Malgré cette détection, les responsables sanitaires insistent sur le fait que le niveau de risque pour la population générale reste inchangé. C'est le deuxième cas d'hantavirus confirmé en Espagne, a déclaré un fonctionnaire. Le navire, en provenance d'Ushuaïa en Argentine, a connu un bouleversement de son itinéraire suite à la mort de trois passagers, dont deux cas ont été confirmés comme infectés par le virus.
Les passagers ont été évacués vers Tenerife, où les autorités espagnoles ont rapidement mis en place des mesures de quarantaine. En tout, neuf cas d'hantavirus ont été confirmés, dont ceux de deux Espagnols et un cas probable, selon les compilations d'l'AFP.
Neuf cas confirmés
Les 14 Espagnols rapatriés ont été placés en quarantaine à Madrid, indiquant une réponse rapide pour éviter une éventuelle propagation du virus. En plus des décès précédemment mentionnés, le ministère de la Santé a signalé au moins neuf cas confirmés d'infection, un fait qui soulève des préoccupations quant à la sécurité sanitaire à bord des navires de croisière.

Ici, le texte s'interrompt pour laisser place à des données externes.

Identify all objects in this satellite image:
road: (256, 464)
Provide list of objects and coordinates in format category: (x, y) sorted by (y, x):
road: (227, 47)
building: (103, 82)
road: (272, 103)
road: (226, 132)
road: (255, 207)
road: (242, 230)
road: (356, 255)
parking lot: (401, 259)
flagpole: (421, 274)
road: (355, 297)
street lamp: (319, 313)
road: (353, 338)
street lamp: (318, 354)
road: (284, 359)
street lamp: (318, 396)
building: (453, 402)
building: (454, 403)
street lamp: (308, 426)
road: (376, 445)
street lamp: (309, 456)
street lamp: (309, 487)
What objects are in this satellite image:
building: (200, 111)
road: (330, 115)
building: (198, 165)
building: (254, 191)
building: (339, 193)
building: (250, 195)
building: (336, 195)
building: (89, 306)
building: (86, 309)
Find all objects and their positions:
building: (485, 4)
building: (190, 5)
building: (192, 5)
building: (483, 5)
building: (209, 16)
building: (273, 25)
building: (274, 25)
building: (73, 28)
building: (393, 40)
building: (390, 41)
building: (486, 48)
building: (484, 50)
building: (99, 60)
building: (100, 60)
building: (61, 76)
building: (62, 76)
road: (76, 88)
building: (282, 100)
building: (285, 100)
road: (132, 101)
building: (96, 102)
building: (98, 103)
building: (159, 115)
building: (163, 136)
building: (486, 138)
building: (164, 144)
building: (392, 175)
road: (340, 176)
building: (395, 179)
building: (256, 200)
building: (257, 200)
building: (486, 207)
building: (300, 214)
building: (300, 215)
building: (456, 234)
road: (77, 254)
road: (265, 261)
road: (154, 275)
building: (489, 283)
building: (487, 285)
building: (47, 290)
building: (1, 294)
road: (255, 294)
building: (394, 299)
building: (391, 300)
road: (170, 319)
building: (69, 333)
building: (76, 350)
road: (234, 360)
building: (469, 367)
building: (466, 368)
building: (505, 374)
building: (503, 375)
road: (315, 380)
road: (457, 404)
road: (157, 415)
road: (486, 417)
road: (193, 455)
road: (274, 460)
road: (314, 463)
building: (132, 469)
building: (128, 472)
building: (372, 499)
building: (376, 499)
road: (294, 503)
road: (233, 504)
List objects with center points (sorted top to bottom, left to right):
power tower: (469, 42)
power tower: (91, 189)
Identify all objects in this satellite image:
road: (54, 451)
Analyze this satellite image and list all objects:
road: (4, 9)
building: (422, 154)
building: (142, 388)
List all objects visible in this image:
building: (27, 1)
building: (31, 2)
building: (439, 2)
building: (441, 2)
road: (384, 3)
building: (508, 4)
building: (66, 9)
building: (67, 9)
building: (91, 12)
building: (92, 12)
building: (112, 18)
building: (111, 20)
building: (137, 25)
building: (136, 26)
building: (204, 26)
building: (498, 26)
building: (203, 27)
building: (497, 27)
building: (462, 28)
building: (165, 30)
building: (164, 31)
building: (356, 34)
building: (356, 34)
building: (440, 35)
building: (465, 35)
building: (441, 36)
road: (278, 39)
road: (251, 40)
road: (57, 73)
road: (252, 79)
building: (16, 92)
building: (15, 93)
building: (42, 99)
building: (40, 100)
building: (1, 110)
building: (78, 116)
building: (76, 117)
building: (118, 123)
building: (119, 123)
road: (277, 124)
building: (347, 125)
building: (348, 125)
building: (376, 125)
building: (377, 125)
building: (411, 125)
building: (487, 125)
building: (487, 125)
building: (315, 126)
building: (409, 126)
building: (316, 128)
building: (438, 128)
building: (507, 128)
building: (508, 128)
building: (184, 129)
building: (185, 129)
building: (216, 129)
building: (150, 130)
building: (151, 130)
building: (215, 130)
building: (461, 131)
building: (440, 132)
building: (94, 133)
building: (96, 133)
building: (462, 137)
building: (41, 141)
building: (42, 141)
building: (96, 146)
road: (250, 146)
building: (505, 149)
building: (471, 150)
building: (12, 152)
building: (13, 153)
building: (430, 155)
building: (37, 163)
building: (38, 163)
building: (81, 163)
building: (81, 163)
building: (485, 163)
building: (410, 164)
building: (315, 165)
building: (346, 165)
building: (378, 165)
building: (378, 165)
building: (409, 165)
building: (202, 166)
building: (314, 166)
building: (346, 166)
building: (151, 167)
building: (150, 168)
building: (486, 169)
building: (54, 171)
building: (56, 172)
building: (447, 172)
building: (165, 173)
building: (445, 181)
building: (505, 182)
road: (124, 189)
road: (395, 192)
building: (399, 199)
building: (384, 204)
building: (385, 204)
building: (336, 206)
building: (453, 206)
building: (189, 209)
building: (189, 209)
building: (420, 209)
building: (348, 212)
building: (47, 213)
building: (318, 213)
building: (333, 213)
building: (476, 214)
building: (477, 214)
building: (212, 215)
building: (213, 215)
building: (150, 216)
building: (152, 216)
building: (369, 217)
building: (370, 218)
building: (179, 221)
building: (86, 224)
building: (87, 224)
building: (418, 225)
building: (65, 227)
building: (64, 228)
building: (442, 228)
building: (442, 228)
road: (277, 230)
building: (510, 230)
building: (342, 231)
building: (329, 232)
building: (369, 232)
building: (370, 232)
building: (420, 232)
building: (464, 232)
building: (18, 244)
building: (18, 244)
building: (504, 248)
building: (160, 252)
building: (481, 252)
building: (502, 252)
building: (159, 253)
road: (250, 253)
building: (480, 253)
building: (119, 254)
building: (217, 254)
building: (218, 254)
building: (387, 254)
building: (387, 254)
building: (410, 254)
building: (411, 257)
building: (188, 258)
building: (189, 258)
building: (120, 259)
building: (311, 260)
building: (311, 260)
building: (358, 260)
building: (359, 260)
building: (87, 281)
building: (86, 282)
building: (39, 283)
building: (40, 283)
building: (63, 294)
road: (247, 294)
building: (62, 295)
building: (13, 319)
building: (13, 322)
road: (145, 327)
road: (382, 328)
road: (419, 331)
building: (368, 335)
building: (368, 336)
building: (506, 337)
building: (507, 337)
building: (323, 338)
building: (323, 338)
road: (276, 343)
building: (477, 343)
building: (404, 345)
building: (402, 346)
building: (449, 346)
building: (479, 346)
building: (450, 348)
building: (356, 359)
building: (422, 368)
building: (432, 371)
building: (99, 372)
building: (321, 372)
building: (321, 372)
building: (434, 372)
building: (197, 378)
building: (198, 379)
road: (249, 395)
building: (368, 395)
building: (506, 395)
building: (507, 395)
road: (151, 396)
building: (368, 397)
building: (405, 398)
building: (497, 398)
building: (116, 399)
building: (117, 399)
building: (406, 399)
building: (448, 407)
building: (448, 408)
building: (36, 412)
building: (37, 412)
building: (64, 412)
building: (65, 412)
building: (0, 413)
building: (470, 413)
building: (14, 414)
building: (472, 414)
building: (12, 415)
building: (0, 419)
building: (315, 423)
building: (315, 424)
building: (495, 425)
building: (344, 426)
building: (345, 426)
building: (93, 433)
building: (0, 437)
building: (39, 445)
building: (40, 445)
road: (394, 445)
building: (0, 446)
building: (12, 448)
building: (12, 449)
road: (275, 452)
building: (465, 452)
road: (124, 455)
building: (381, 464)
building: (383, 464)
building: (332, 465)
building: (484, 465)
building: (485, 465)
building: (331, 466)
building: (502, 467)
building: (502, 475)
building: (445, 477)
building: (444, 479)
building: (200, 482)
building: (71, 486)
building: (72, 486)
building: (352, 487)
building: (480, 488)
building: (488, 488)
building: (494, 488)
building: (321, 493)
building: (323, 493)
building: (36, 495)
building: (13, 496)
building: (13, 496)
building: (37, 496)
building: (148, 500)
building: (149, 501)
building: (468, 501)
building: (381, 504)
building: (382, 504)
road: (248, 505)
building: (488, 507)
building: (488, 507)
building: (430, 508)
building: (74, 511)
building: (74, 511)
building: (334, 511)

Selon des experts, la souche d'hantavirus identifiée à bord du Hondius, connue sous le nom de hantavirus Andes, est rare mais peut se transmettre d'être humain à être humain, augmentant ainsi le besoin de surveillance. L'hantavirus est généralement transmis par des rongeurs infectés, notamment via leurs excréments, leur urine et leur salive.